*** Opening of Provided records ***
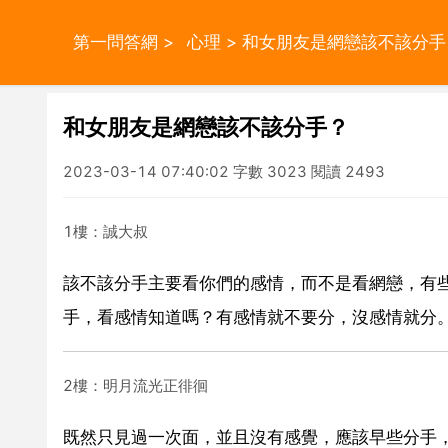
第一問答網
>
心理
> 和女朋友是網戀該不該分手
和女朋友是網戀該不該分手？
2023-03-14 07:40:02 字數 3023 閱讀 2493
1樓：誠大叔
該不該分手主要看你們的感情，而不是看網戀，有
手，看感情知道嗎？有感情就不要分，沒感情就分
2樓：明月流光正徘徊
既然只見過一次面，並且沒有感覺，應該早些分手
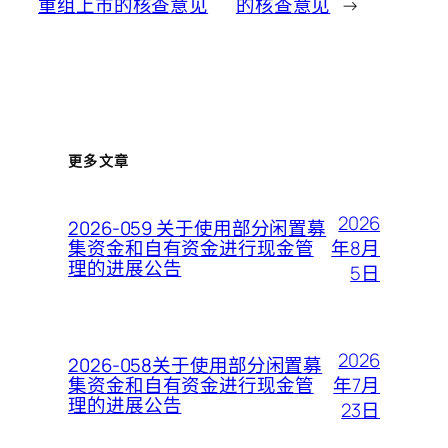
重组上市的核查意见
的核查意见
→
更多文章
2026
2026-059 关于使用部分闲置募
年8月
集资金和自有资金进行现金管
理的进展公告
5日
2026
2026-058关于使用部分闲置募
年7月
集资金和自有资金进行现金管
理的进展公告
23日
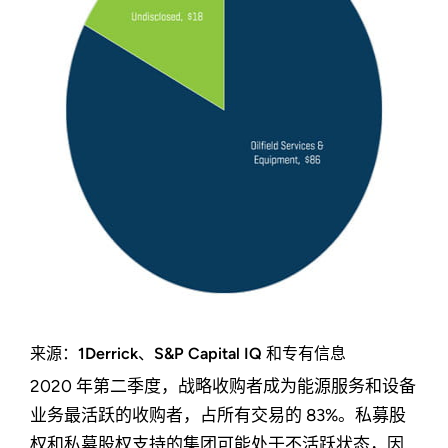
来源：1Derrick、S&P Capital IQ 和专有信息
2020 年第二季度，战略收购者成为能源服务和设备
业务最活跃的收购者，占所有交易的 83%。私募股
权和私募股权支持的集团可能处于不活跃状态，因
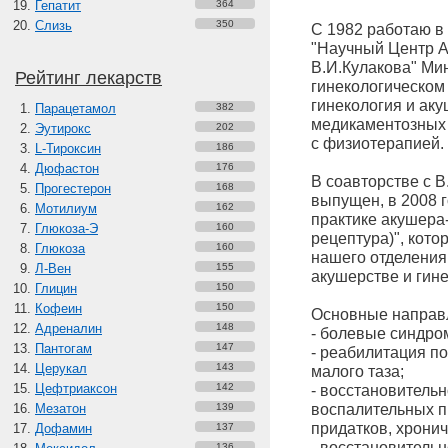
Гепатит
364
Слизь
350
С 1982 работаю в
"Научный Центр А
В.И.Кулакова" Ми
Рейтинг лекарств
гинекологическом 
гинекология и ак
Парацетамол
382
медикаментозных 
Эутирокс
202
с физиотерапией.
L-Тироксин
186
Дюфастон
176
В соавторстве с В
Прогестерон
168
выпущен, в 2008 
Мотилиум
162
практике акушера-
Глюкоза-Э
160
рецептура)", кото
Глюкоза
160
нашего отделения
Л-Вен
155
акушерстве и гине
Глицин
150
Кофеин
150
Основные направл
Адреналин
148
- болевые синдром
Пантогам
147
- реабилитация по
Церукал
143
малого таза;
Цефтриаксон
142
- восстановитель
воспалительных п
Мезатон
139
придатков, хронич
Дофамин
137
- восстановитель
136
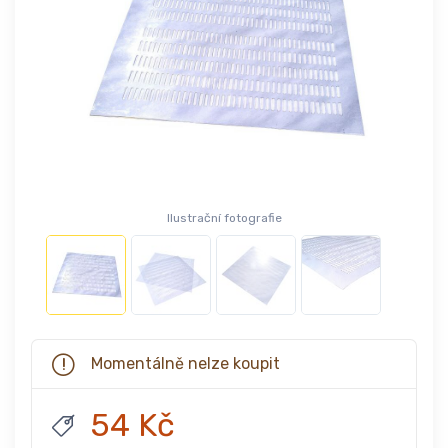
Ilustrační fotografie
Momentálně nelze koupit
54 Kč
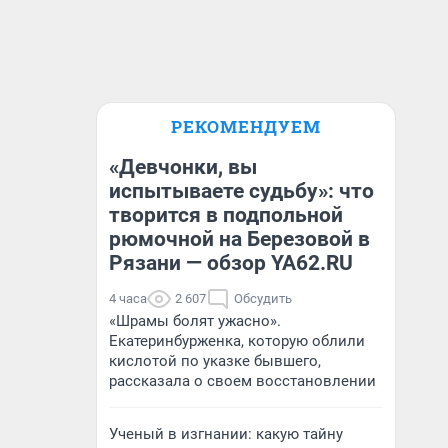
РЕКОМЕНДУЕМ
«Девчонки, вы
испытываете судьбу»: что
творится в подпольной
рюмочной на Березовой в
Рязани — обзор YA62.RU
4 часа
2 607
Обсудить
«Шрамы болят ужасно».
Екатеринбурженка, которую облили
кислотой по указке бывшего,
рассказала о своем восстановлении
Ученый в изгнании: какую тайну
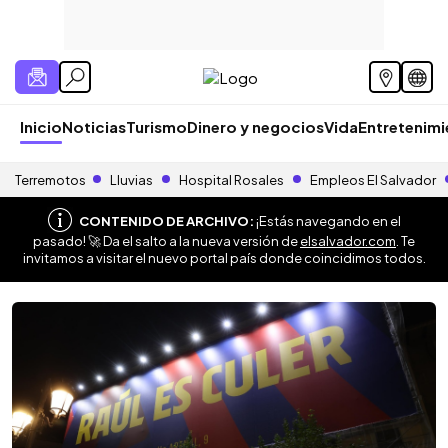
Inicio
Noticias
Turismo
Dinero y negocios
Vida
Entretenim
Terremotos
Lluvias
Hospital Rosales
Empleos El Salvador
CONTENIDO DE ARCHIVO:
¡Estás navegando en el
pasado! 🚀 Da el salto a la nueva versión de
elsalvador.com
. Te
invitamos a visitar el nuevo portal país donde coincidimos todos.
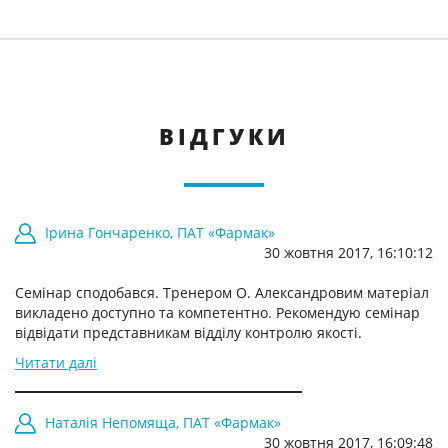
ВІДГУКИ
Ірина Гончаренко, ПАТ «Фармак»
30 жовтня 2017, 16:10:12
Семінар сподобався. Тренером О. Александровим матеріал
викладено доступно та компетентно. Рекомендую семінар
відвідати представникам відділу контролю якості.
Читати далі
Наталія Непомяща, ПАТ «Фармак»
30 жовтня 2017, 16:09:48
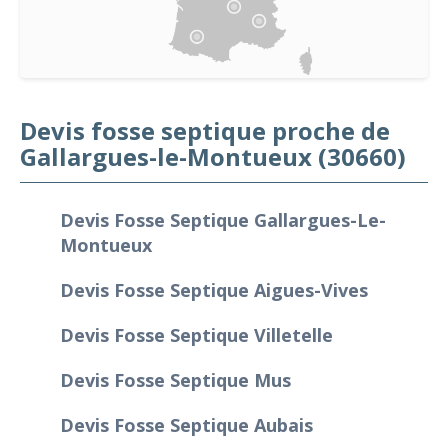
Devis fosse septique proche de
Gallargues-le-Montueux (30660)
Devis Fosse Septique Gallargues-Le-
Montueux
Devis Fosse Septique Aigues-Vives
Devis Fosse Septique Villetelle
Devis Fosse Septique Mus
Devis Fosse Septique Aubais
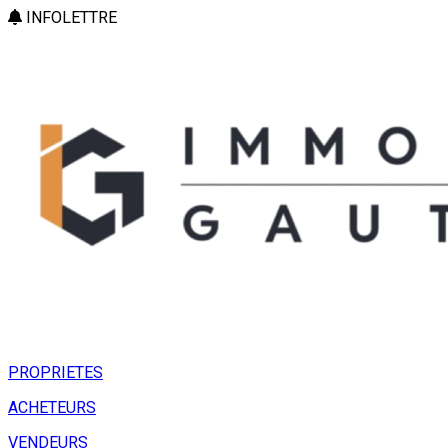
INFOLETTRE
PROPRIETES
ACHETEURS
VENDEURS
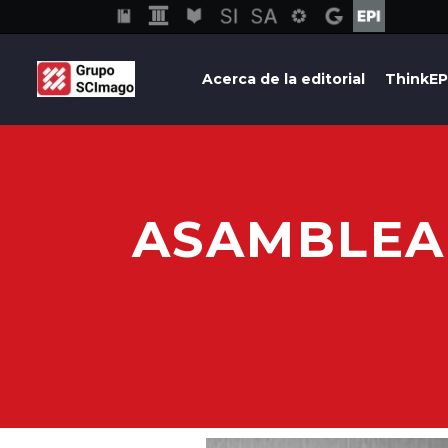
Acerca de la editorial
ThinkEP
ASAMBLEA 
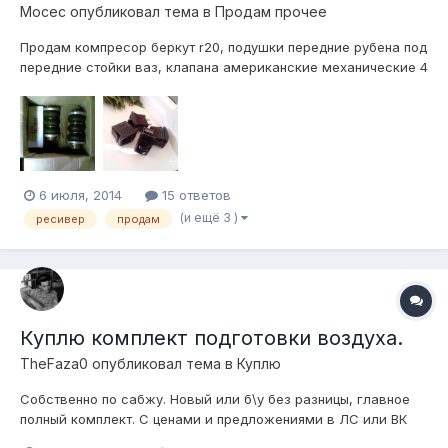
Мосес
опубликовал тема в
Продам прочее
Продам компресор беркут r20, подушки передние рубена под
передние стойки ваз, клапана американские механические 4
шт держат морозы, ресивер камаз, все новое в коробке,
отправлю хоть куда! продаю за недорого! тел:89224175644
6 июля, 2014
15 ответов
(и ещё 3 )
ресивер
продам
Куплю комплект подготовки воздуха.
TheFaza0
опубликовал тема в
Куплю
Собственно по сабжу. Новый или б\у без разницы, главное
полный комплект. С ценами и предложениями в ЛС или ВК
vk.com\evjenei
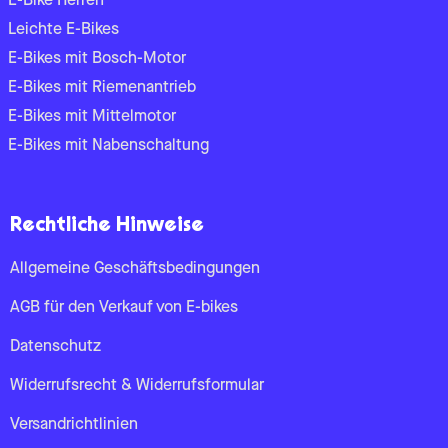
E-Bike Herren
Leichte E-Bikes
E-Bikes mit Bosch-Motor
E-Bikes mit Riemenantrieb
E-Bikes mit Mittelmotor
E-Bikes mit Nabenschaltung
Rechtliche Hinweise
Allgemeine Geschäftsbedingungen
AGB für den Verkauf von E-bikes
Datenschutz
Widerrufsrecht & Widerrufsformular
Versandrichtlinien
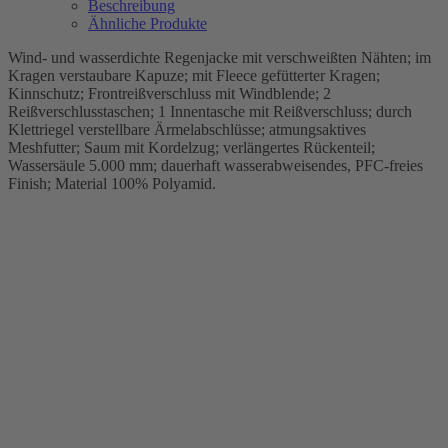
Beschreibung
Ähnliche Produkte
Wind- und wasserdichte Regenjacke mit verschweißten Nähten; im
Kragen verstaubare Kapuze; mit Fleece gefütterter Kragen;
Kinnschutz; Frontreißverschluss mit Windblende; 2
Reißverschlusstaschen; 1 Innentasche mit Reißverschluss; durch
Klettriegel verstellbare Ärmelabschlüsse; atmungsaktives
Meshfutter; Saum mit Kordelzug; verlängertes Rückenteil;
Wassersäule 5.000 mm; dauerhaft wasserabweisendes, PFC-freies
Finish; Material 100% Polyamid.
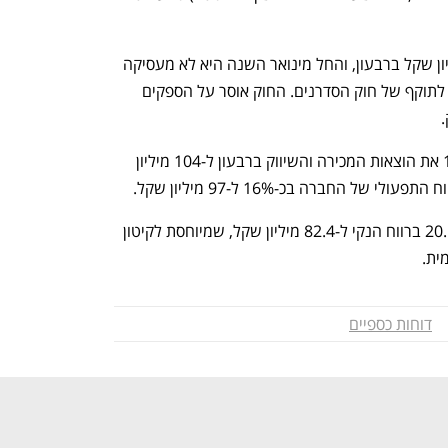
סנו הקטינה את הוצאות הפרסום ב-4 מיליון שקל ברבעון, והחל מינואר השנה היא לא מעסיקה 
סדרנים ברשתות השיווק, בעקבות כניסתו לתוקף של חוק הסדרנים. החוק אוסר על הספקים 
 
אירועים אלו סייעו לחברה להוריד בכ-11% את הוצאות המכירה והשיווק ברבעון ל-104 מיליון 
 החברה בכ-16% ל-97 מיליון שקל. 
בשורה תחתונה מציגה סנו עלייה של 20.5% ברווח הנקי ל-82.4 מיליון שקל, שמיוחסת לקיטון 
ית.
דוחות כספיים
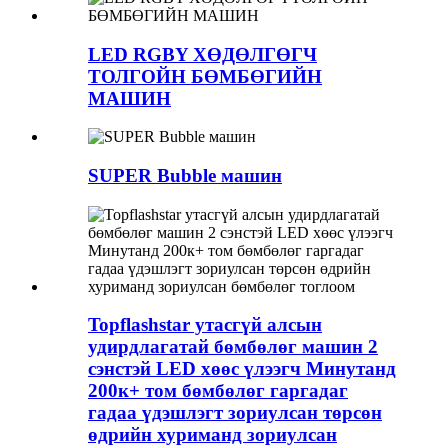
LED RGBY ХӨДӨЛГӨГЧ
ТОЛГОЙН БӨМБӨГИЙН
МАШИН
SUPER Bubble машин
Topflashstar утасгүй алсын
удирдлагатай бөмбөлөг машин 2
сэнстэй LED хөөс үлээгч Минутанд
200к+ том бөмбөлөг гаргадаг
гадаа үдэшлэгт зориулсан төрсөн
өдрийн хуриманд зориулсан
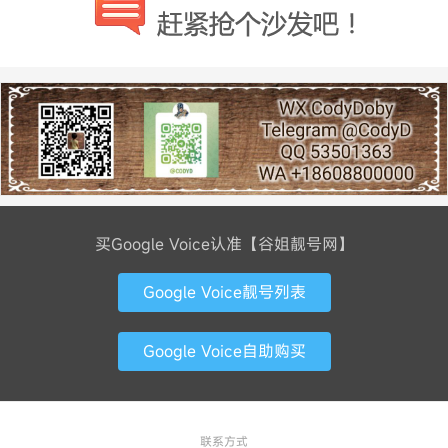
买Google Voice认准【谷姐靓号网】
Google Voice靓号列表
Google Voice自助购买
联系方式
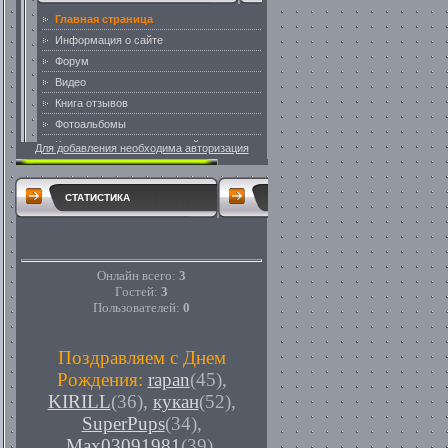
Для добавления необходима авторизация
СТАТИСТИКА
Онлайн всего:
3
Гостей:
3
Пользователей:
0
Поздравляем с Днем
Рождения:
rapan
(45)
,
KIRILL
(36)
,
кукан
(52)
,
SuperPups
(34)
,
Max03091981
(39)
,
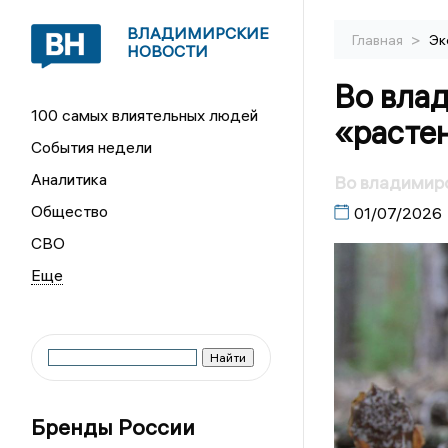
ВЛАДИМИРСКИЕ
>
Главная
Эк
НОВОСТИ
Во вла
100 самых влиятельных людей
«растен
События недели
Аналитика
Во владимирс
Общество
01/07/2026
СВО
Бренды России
*** Close of Provided records ***
* Requirement *
Transcribe all of the data above verbatim but omit every picture.

* Reply to the task *
第一問答網
>
心理
> 和女朋友是網戀該不該分手
和女朋友是網戀該不該分手？
2023-03-14 07:40:02 字數 3023 閱讀 2493
1樓：誠大叔
該不該分手主要看你們的感情，而不是看網戀，有
手，看感情知道嗎？有感情就不要分，沒感情就分
2樓：明月流光正徘徊
既然只見過一次面，並且沒有感覺，應該早些分手
重组上市的核查意见
的核查意见
→
更多文章
2026
2026-059 关于使用部分闲置募
年8月
集资金和自有资金进行现金管
理的进展公告
5日
2026
2026-058关于使用部分闲置募
年7月
集资金和自有资金进行现金管
理的进展公告
23日
来源：1Derrick、S&P Capital IQ 和专有信息
2020 年第二季度，战略收购者成为能源服务和设备
业务最活跃的收购者，占所有交易的 83%。私募股
权和私募股权支持的集团可能处于不活跃状态，因
Гепатит
364
Слизь
350
С 1982 работаю в
"Научный Центр А
В.И.Кулакова" Ми
Рейтинг лекарств
гинекологическом 
гинекология и ак
Парацетамол
382
медикаментозных 
Эутирокс
202
с физиотерапией.
L-Тироксин
186
Дюфастон
176
В соавторстве с В
Прогестерон
168
выпущен, в 2008 
Мотилиум
162
практике акушера-
Глюкоза-Э
160
рецептура)", кото
Глюкоза
160
нашего отделения
Л-Вен
155
акушерстве и гине
Глицин
150
Кофеин
150
Основные направл
Адреналин
148
- болевые синдром
Пантогам
147
- реабилитация по
Церукал
143
малого таза;
Цефтриаксон
142
- восстановитель
воспалительных п
Мезатон
139
придатков, хронич
Дофамин
137
- восстановитель
136
Ilustrační fotografie
Momentálně nelze koupit
54 Kč
РЕКОМЕНДУЕМ
«Девчонки, вы
испытываете судьбу»: что
творится в подпольной
рюмочной на Березовой в
Рязани — обзор YA62.RU
4 часа
2 607
Обсудить
«Шрамы болят ужасно».
Екатеринбурженка, которую облили
кислотой по указке бывшего,
рассказала о своем восстановлении
Ученый в изгнании: какую тайну
Inicio
Noticias
Turismo
Dinero y negocios
Vida
Entretenim
Terremotos
Lluvias
Hospital Rosales
Empleos El Salvador
CONTENIDO DE ARCHIVO:
¡Estás navegando en el
pasado! 🚀 Da el salto a la nueva versión de
elsalvador.com
. Te
invitamos a visitar el nuevo portal país donde coincidimos todos.
ВІДГУКИ
Ірина Гончаренко, ПАТ «Фармак»
30 жовтня 2017, 16:10:12
Семінар сподобався. Тренером О. Александровим матеріал
викладено доступно та компетентно. Рекомендую семінар
відвідати представникам відділу контролю якості.
Читати далі
Наталія Непомяща, ПАТ «Фармак»
30 жовтня 2017, 16:09:48
Devis fosse septique proche de
Gallargues-le-Montueux (30660)
Devis Fosse Septique Gallargues-Le-
Montueux
Devis Fosse Septique Aigues-Vives
Devis Fosse Septique Villetelle
Devis Fosse Septique Mus
Devis Fosse Septique Aubais
INFOLETTRE
PROPRIETES
ACHETEURS
VENDEURS
Acerca de la editorial
ThinkEP
ASAMBLEA 
Мосес
опубликовал тема в
Продам прочее
Продам компресор беркут r20, подушки передние рубена под
передние стойки ваз, клапана американские механические 4
шт держат морозы, ресивер камаз, все новое в коробке,
отправлю хоть куда! продаю за недорого! тел:89224175644
6 июля, 2014
15 ответов
(и ещё 3 )
ресивер
продам
Куплю комплект подготовки воздуха.
TheFaza0
опубликовал тема в
Куплю
Собственно по сабжу. Новый или б\у без разницы, главное
полный комплект. С ценами и предложениями в ЛС или ВК
vk.com\evjenei
E-Bike Herren
Leichte E-Bikes
E-Bikes mit Bosch-Motor
E-Bikes mit Riemenantrieb
E-Bikes mit Mittelmotor
E-Bikes mit Nabenschaltung
Rechtliche Hinweise
Allgemeine Geschäftsbedingungen
AGB für den Verkauf von E-bikes
Datenschutz
Widerrufsrecht & Widerrufsformular
Versandrichtlinien
Beschreibung
Ähnliche Produkte
Wind- und wasserdichte Regenjacke mit verschweißten Nähten; im
Kragen verstaubare Kapuze; mit Fleece gefütterter Kragen;
Kinnschutz; Frontreißverschluss mit Windblende; 2
Reißverschlusstaschen; 1 Innentasche mit Reißverschluss; durch
Klettriegel verstellbare Ärmelabschlüsse; atmungsaktives
Meshfutter; Saum mit Kordelzug; verlängertes Rückenteil;
Wassersäule 5.000 mm; dauerhaft wasserabweisendes, PFC-freies
Finish; Material 100% Polyamid.
סנו הקטינה את הוצאות הפרסום ב-4 מיליון שקל ברבעון, והחל מינואר השנה היא לא מעסיקה 
סדרנים ברשתות השיווק, בעקבות כניסתו לתוקף של חוק הסדרנים. החוק אוסר על הספקים 
 
אירועים אלו סייעו לחברה להוריד בכ-11% את הוצאות המכירה והשיווק ברבעון ל-104 מיליון 
 החברה בכ-16% ל-97 מיליון שקל. 
בשורה תחתונה מציגה סנו עלייה של 20.5% ברווח הנקי ל-82.4 מיליון שקל, שמיוחסת לקיטון 
ית.
דוחות כספיים
LED RGBY ХӨДӨЛГӨГЧ
ТОЛГОЙН БӨМБӨГИЙН
МАШИН
SUPER Bubble машин
Topflashstar утасгүй алсын
удирдлагатай бөмбөлөг машин 2
сэнстэй LED хөөс үлээгч Минутанд
200к+ том бөмбөлөг гаргадаг
гадаа үдэшлэгт зориулсан төрсөн
өдрийн хуриманд зориулсан
买Google Voice认准【谷姐靓号网】
Google Voice靓号列表
Google Voice自助购买
联系方式
Для добавления необходима авторизация
СТАТИСТИКА
Онлайн всего:
3
Гостей:
3
Пользователей:
0
Поздравляем с Днем
Рождения:
rapan
(45)
,
KIRILL
(36)
,
кукан
(52)
,
SuperPups
(34)
,
Max03091981
(39)
,
ВЛАДИМИРСКИЕ
>
Главная
Эк
НОВОСТИ
Во вла
100 самых влиятельных людей
«растен
События недели
Аналитика
Во владимирс
Общество
01/07/2026
СВО
Бренды России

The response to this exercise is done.